All lines from the line containing "iod: 9.4 -> 4.1" up to and including the last line of the listing below should be echoed exactly; no other lines belong in the response.

[Data provided]

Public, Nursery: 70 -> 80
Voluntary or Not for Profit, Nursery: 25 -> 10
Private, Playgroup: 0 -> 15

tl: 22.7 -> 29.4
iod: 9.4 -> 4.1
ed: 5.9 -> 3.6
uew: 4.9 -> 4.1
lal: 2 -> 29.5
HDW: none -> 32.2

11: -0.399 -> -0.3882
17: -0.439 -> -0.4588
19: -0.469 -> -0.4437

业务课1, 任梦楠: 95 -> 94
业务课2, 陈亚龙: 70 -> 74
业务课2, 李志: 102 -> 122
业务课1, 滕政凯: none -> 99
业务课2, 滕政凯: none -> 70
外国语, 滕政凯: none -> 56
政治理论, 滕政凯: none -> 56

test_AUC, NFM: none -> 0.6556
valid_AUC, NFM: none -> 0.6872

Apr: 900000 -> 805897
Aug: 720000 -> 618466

[/Data provided]

Solved problem –
iod: 9.4 -> 4.1
ed: 5.9 -> 3.6
uew: 4.9 -> 4.1
lal: 2 -> 29.5
HDW: none -> 32.2

11: -0.399 -> -0.3882
17: -0.439 -> -0.4588
19: -0.469 -> -0.4437

业务课1, 任梦楠: 95 -> 94
业务课2, 陈亚龙: 70 -> 74
业务课2, 李志: 102 -> 122
业务课1, 滕政凯: none -> 99
业务课2, 滕政凯: none -> 70
外国语, 滕政凯: none -> 56
政治理论, 滕政凯: none -> 56

test_AUC, NFM: none -> 0.6556
valid_AUC, NFM: none -> 0.6872

Apr: 900000 -> 805897
Aug: 720000 -> 618466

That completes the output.